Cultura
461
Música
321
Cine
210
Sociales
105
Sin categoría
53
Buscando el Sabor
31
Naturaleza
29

..........

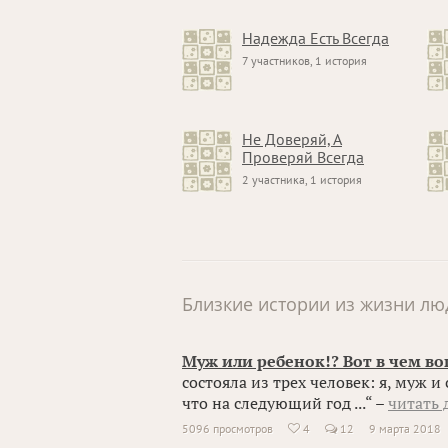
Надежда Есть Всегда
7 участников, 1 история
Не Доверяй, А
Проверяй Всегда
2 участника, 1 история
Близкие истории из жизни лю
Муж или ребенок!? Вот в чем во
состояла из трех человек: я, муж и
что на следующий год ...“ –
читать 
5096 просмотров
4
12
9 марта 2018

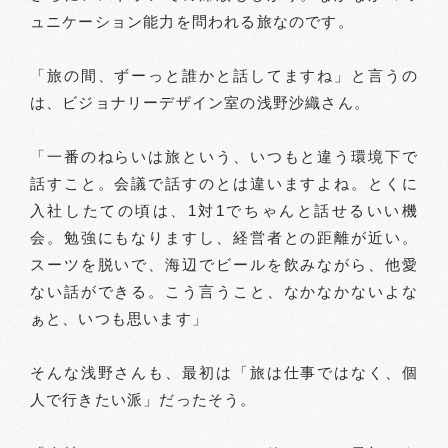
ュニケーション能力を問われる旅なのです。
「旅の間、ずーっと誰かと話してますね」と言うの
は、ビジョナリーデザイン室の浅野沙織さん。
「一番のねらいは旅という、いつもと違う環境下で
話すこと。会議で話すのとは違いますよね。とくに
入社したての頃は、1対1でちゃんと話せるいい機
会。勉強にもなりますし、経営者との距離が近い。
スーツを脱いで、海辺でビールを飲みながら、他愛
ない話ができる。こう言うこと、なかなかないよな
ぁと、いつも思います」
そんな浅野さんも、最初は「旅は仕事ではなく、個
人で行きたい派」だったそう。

..........

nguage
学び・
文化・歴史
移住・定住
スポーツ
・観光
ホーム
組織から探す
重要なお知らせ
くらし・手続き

..........

WORK REQUIRED: Copy out the lines from the one with "ュニケーション能力を問われる旅なのです。" up to and including the one with "人で行きたい派」だったそう。", swapping "海辺" for "山の上" and leaving everything else unchanged. Give only those lines.

SOLUTION TO THE EXERCISE:
ュニケーション能力を問われる旅なのです。
「旅の間、ずーっと誰かと話してますね」と言うの
は、ビジョナリーデザイン室の浅野沙織さん。
「一番のねらいは旅という、いつもと違う環境下で
話すこと。会議で話すのとは違いますよね。とくに
入社したての頃は、1対1でちゃんと話せるいい機
会。勉強にもなりますし、経営者との距離が近い。
スーツを脱いで、山の上でビールを飲みながら、他愛
ない話ができる。こう言うこと、なかなかないよな
ぁと、いつも思います」
そんな浅野さんも、最初は「旅は仕事ではなく、個
人で行きたい派」だったそう。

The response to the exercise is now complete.